If you're doing your own solutions, then that's cool too, but still need a video. If you post a written reconstruction of your own solution that would be good as well, but probably not required.


----------



## CFOP INC (Jun 5, 2021)

oh


----------



## ruffleduck (Jun 6, 2021)

I'll record my solves stackmatted.


----------



## kubesolver (Jun 6, 2021)

WoowyBaby said:


> I'm also assuming that submissions can be individual videos uploaded for each execution, right?


Yes. That's correct. Also video is only necessary if you want to win the fixed prize. For lottery prizes I'm fine with a text submission. 


WoowyBaby said:


> if you are doing your own solutions, do you have to provide written reconstructions for your solutions, or is that optional?


Optional. But some explanation if there is something of interest is welcome. 


WoowyBaby said:


> How is it going to be timed?


Any way you wish but cubing timer is preferred. I reserve a right to add a tenth or two of a second if someone has used timing method that gave him a clear advantage. 


Nmile7300 said:


> For the "fastest using the same solution as the WR" would using a slightly different PLL alg be allowed if there is no difference in AUF?

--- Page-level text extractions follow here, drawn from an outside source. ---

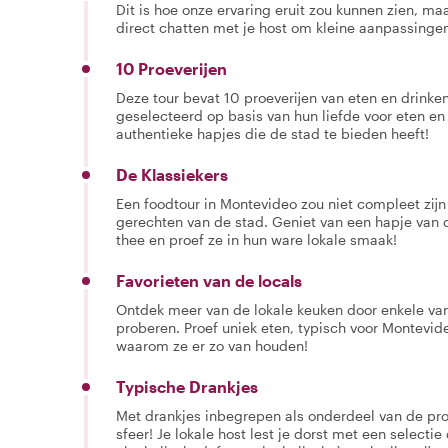
Dit is hoe onze ervaring eruit zou kunnen zien, maar
direct chatten met je host om kleine aanpassingen
10 Proeverijen
Deze tour bevat 10 proeverijen van eten en drinken.
geselecteerd op basis van hun liefde voor eten en
authentieke hapjes die de stad te bieden heeft!
De Klassiekers
Een foodtour in Montevideo zou niet compleet zij
gerechten van de stad. Geniet van een hapje van
thee en proef ze in hun ware lokale smaak!
Favorieten van de locals
Ontdek meer van de lokale keuken door enkele van 
proberen. Proef uniek eten, typisch voor Montevide
waarom ze er zo van houden!
Typische Drankjes
Met drankjes inbegrepen als onderdeel van de proe
sfeer! Je lokale host lest je dorst met een selectie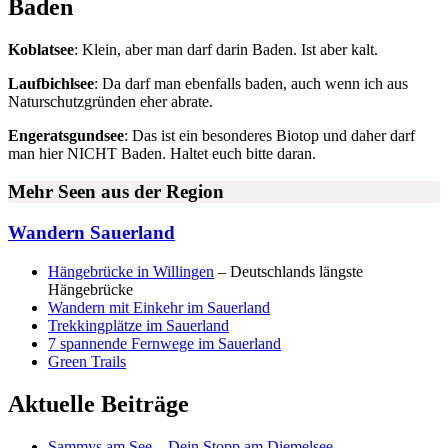
Baden
Koblatsee
: Klein, aber man darf darin Baden. Ist aber kalt.
Laufbichlsee
: Da darf man ebenfalls baden, auch wenn ich aus
Naturschutzgründen eher abrate.
Engeratsgundsee
: Das ist ein besonderes Biotop und daher darf
man hier NICHT Baden. Haltet euch bitte daran.
Mehr Seen aus der Region
Wandern Sauerland
Hängebrücke in Willingen
– Deutschlands längste
Hängebrücke
Wandern mit Einkehr im Sauerland
Trekkingplätze im Sauerland
7 spannende Fernwege im Sauerland
Green Trails
Aktuelle Beiträge
Sammys am See – Dein Stopp am Diemelsee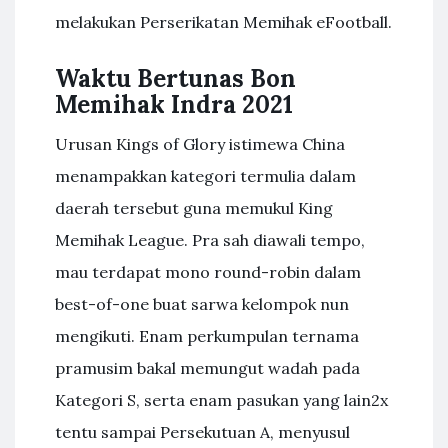
melakukan Perserikatan Memihak eFootball.
Waktu Bertunas Bon
Memihak Indra 2021
Urusan Kings of Glory istimewa China
menampakkan kategori termulia dalam
daerah tersebut guna memukul King
Memihak League. Pra sah diawali tempo,
mau terdapat mono round-robin dalam
best-of-one buat sarwa kelompok nun
mengikuti. Enam perkumpulan ternama
pramusim bakal memungut wadah pada
Kategori S, serta enam pasukan yang lain2x
tentu sampai Persekutuan A, menyusul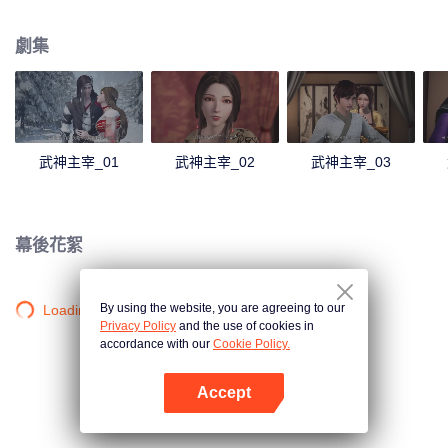
僻之地，一位同名少年意外繼承了秦塵的意志。作為大齊國軍神定武王的愛
孫，卻因生父來歷成迷，母子二人在定武王府中受盡冷遇，相依為命。 為了重
劇集
寫往日的強者神話，也為了守護自己所愛的一切，秦塵毅然決然扛起維護天下
五國的大任，再度踏上武道之路。
武神主宰_01
武神主宰_02
武神主宰_03
幕後花絮
By using the website, you are agreeing to our
Loading…
Privacy Policy
and the use of cookies in
accordance with our
Cookie Policy.
Accept
打開App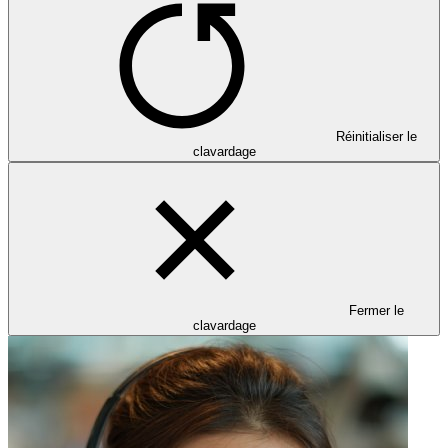
Réinitialiser le
clavardage
Fermer le
clavardage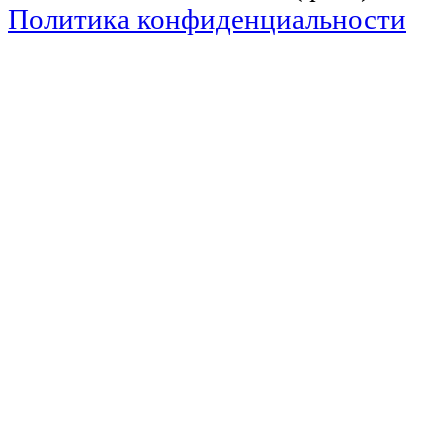
Политика конфиденциальности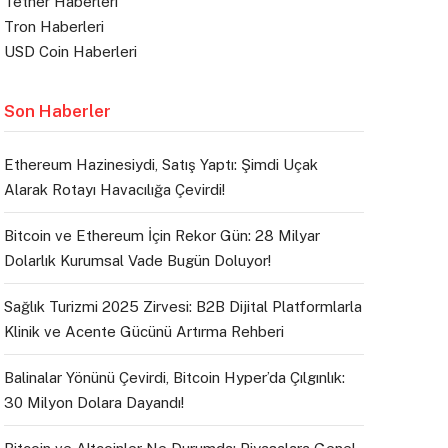
Tether Haberleri
Tron Haberleri
USD Coin Haberleri
Son Haberler
Ethereum Hazinesiydi, Satış Yaptı: Şimdi Uçak
Alarak Rotayı Havacılığa Çevirdi!
Bitcoin ve Ethereum İçin Rekor Gün: 28 Milyar
Dolarlık Kurumsal Vade Bugün Doluyor!
Sağlık Turizmi 2025 Zirvesi: B2B Dijital Platformlarla
Klinik ve Acente Gücünü Artırma Rehberi
Balinalar Yönünü Çevirdi, Bitcoin Hyper’da Çılgınlık:
30 Milyon Dolara Dayandı!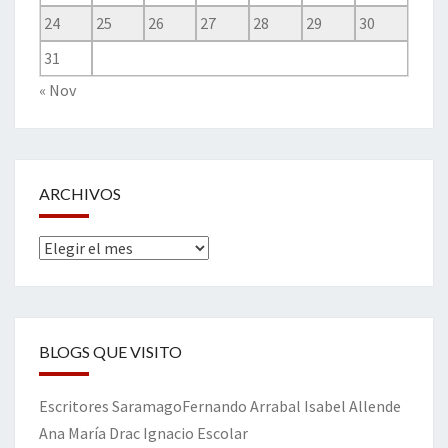
24
25
26
27
28
29
30
31
« Nov
ARCHIVOS
Archivos
BLOGS QUE VISITO
Escritores
Saramago
Fernando Arrabal
Isabel Allende
Ana María Drac
Ignacio Escolar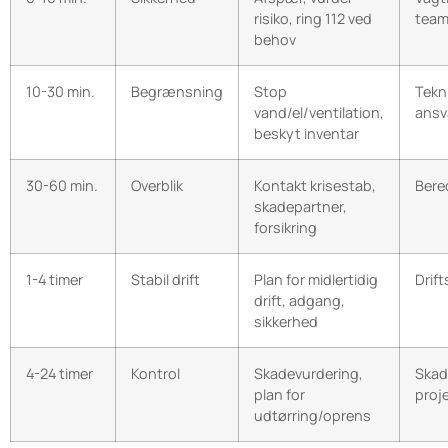
risiko, ring 112 ved
team
behov
10-30 min.
Begrænsning
Stop
Tekn
vand/el/ventilation,
ansv
beskyt inventar
30-60 min.
Overblik
Kontakt krisestab,
Bere
skadepartner,
forsikring
1-4 timer
Stabil drift
Plan for midlertidig
Drift
drift, adgang,
sikkerhed
4-24 timer
Kontrol
Skadevurdering,
Skad
plan for
proj
udtørring/oprens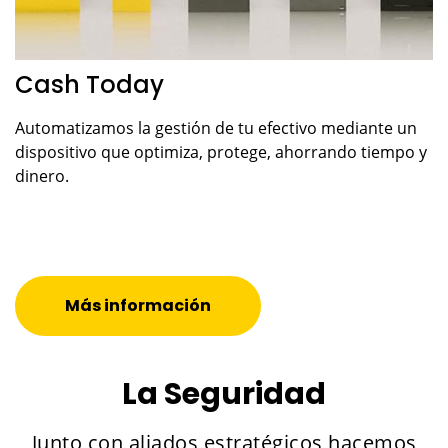
Cash Today
Automatizamos la gestión de tu efectivo mediante un
dispositivo que optimiza, protege, ahorrando tiempo y
dinero.
Más información
La Seguridad
Junto con aliados estratégicos hacemos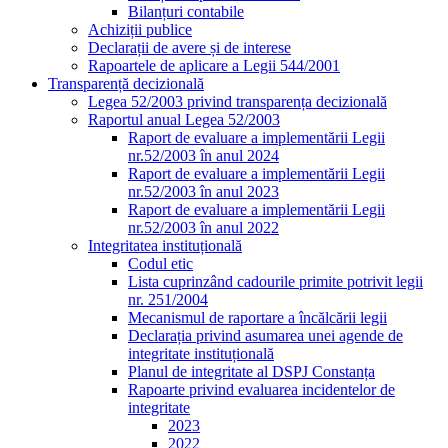
Bilanțuri contabile
Achiziții publice
Declarații de avere și de interese
Rapoartele de aplicare a Legii 544/2001
Transparență decizională
Legea 52/2003 privind transparența decizională
Raportul anual Legea 52/2003
Raport de evaluare a implementării Legii
nr.52/2003 în anul 2024
Raport de evaluare a implementării Legii
nr.52/2003 în anul 2023
Raport de evaluare a implementării Legii
nr.52/2003 în anul 2022
Integritatea instituțională
Codul etic
Lista cuprinzând cadourile primite potrivit legii
nr. 251/2004
Mecanismul de raportare a încălcării legii
Declarația privind asumarea unei agende de
integritate instituțională
Planul de integritate al DSPJ Constanța
Rapoarte privind evaluarea incidentelor de
integritate
2023
2022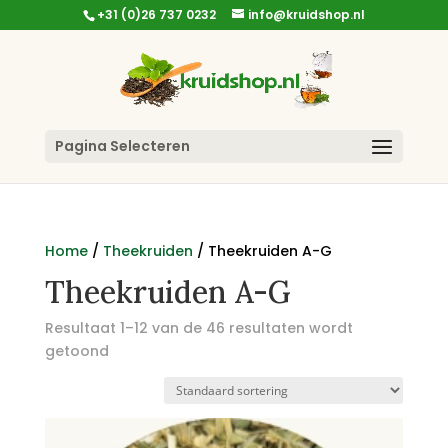
+31 (0)26 737 0232
info@kruidshop.nl
Pagina Selecteren
Home
/
Theekruiden
/ Theekruiden A-G
Theekruiden A-G
Resultaat 1–12 van de 46 resultaten wordt
getoond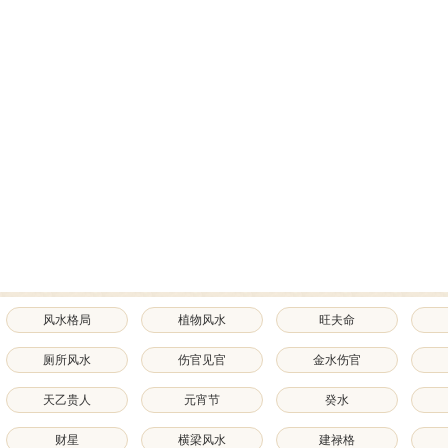
风水格局
植物风水
旺夫命
厕所风水
伤官见官
金水伤官
天乙贵人
元宵节
癸水
财星
横梁风水
建禄格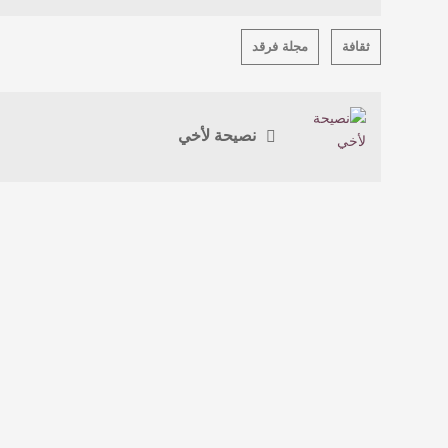
ثقافة
مجلة فرقد
نصيحة لأخي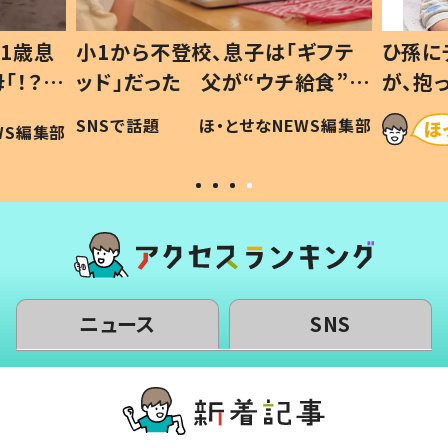
1歳息
小1から不登校、息子は「ギフテ
ひ孫に
「！？」
ッド」だった 父が“ウチ給食”を
が、抱
に「可愛
作り続ける理由とは #令和の親
「涙が
SNSで話題
ほ・とせなNEWS編集部
WS編集部
#令和の子
い」
ニュース
SNS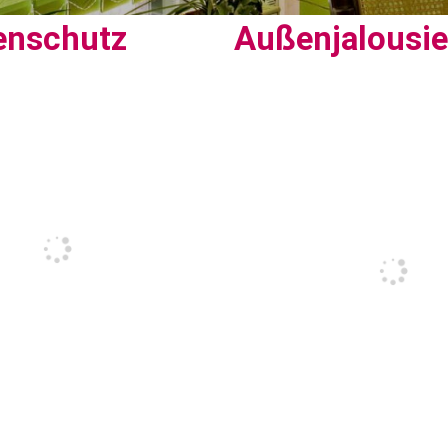
enschutz
Außenjalousi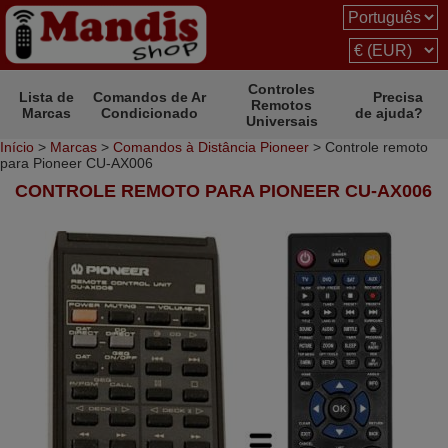
Controles
Lista de
Comandos de Ar
Precisa
Remotos
Marcas
Condicionado
de ajuda?
Universais
Início
>
Marcas
>
Comandos à Distância Pioneer
> Controle remoto
para Pioneer CU-AX006
CONTROLE REMOTO PARA PIONEER CU-AX006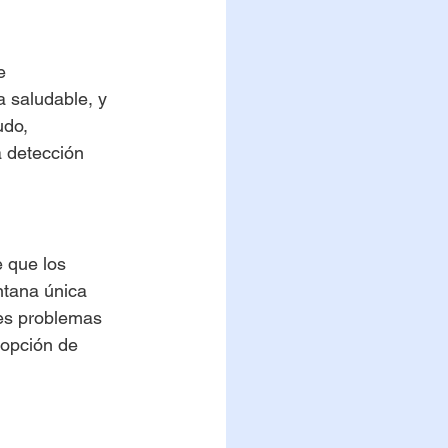
e 
 saludable, y 
udo, 
 detección 
 que los 
ntana única 
les problemas 
dopción de 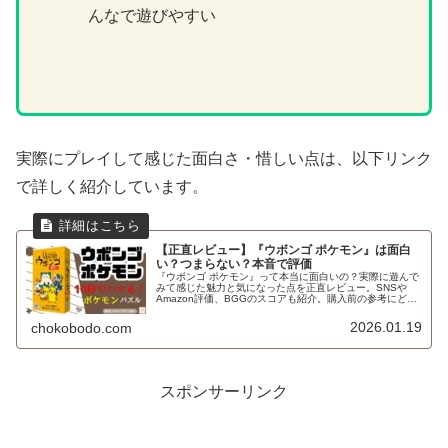
んなで遊びやすい
実際にプレイして感じた面白さ・惜しい点は、以下リンク
で詳しく紹介しています。
【正直レビュー】『ウボンゴ ポケモン』は面白
い？つまらない？本音で評価
『ウボンゴ ポケモン』って本当に面白いの？実際に遊んで
みて感じた魅力と気になった点を正直レビュー。SNSや
Amazon評価、BGGのスコアも紹介。購入前の参考にどう
ぞ。
2026.01.19
chokobodo.com
スポンサーリンク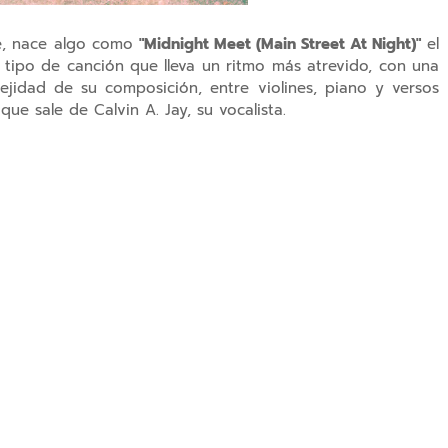
he, nace algo como
"Midnight Meet (Main Street At Night)"
el
el tipo de canción que lleva un ritmo más atrevido, con una
jidad de su composición, entre violines, piano y versos
e sale de Calvin A. Jay, su vocalista.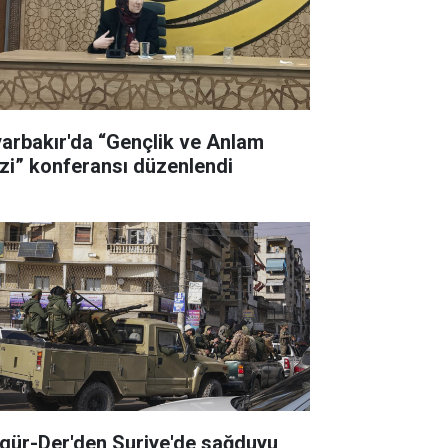
yarbakır'da “Gençlik ve Anlam
izi” konferansı düzenlendi
gür-Der'den Suriye'de sağduyu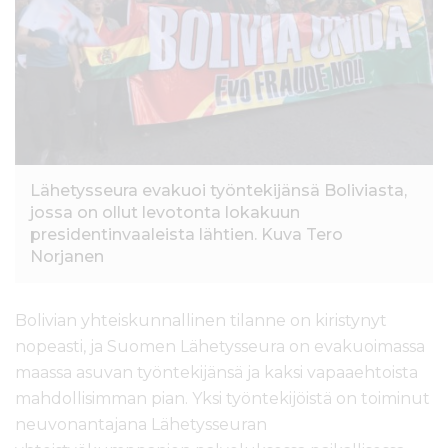
l
t
ö
ö
n
Lähetysseura evakuoi työntekijänsä Boliviasta,
jossa on ollut levotonta lokakuun
presidentinvaaleista lähtien. Kuva Tero
Norjanen
Bolivian yhteiskunnallinen tilanne on kiristynyt
nopeasti, ja Suomen Lähetysseura on evakuoimassa
maassa asuvan työntekijänsä ja kaksi vapaaehtoista
mahdollisimman pian. Yksi työntekijöistä on toiminut
neuvonantajana Lähetysseuran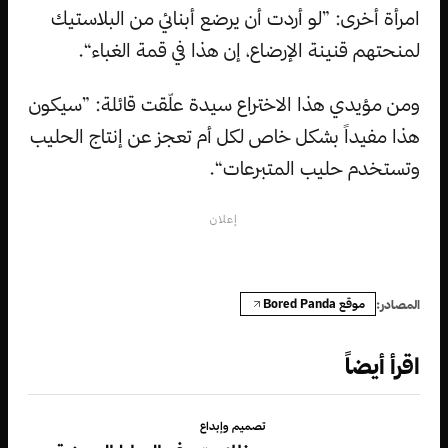
امرأة أخرى: ”لو أردت أن يرضع أبنائي من البلاستيك
لمنحتهم قنينة الإرضاع، إن هذا في قمة الغباء“.
ومن مؤيدي هذا الاختراع سيدة علّقت قائلة: ”سيكون
هذا مفيداً بشكل خاص لكل أم تعجز عن إنتاج الحليب
وتستخدم حليب المتبرعات“.
إعلان
موقع Bored Panda
المصادر:
اقرأ أيضاً
تصميم وإبداع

It's supposed to be a tribute to Ruihang Xu so let's use his exact PLL


----------



## qwr (Jun 6, 2021)

Wait where is this money coming from


----------



## kubesolver (Jun 6, 2021)

It's sponsored by kubesolver.com


----------



## fun at the joy (Jun 6, 2021)

I've always had a lot of fun competing in your competitions so I'm very happy and grateful that you're hosting another one.
One question before I submit my entry: Do the solves have to be done one after another in one sitting/in one sitting?


----------



## kubesolver (Jun 6, 2021)

fun at the joy said:


> : Do the solves have to be done one after another in one sitting/in one sitting?


No. 
It's fine to drill one for a week than work on another one


----------



## fun at the joy (Jun 6, 2021)

Ruihang's solutions:














6.079 Mo3


----------



## WoowyBaby (Jun 8, 2021)

Here's some short solutions you can use to get the fastest execution!

1. L2 B D2 F2 D2 R2 F2 U2 R2 D F L2 B D' U' L F2 U L2 U'
y r2 R' U r' f2 R2 U f' // FB
U R2 U' R' U' r // SB
U F R' F' R U2 R U2 R' // CMLL
M U' M U' M' U' M U // LSE

2. R' F2 R' D2 U2 F L' U' L' R F' U' F2 R2 U' F R2
y' z R D' F U' r' D' r2 f' D' // FB
r U2 R2 U2 R' U' R' U' R2 r' U' R // SB
F R U R' U' F' // CMLL
U' M' U' M' U M2 // LSE

3. L2 R2 B2 D U B2 U' R2 D2 U' B R2 B2 F R U' B L R2 D' L' U2
y2 z U F' D f R2 r' F // FB
M' R' U' R' U2 R2 // SB
U' R U2 R' U' R U' R' // CMLL
U' M' U M' U' M2 U' M' U M' U' // LSE

I want to see someone get a sub-5 mo3 with these short roux solutions. Try it out, good luck!


----------



## kubesolver (Jun 9, 2021)

My entries with Ruihang's solutions:


https://kubesolver.com/other/kuba_ruihang_tribute.mp4


8,80, 8,71, 9,84.


----------



## kubesolver (Jun 25, 2021)

Given not much traffic I will bump a post once and introduce a new rule.

Anyone who posts a new best result will automatically win a prize (until they run out)
So right now @WoowyBaby and @fun at the joy are guaranteed a prize and so will be the first person to beat current best average.


----------



## fun at the joy (Jun 25, 2021)

Thank you so much @kubesolver! I've actually put a lot of time into this so I'm very happy to win a prize.

I'll post my best times with Ruihang's solutions that I got over time so that everyone knows what to beat:












5.639 Mo3


----------



## TipsterTrickster (Jun 25, 2021)

Here is my submission for the category where you can use any human findable solutions (I used @WoowyBaby solutions)
(videos are linked on the times)
Solve 1: 3.762
Solve 2: 4.768 
Solve 3: 4.011 
Mo3: 4.18


----------



## ruffleduck (Jun 25, 2021)

OK, now I'm going to actually start practicing Ruihang's solutions! I got 5.60 on scramble 1 but unfortunately I was not recording.


----------



## jun349 (Jun 26, 2021)

PetrusQuber said:


> I might try this!


hey i like da subway


----------



## Cuberstache (Jun 26, 2021)

With Ruihang's solutions. These solutions are so bad lol, it was really hard to even get sub-7




6.78
6.59
6.94

6.77 mo3


----------



## cubingisfun610 (Jul 8, 2021)

hey everyone!

new best (category1)
3.85, 4.38, 4.12 ... *4.12!*

here is the video:








Untitled.mov







drive.google.com





thank u to woowybaby for the nice solutions


----------



## kubesolver (Jul 10, 2021)

Only 12h left!


----------



## kubesolver (Jul 11, 2021)

Oh well. The comp is over. 

Thanks for those few who participated 

Congrats to winners.
If I noticed correctly it's been @fun at the joy for Ruihang' solutions and @cubingisfun610 for any solutions. 

All winners please DM me to collect your prizes. 
@WoowyBaby @fun at the joy @TipsterTrickster @CuberStache @cubingisfun610


----------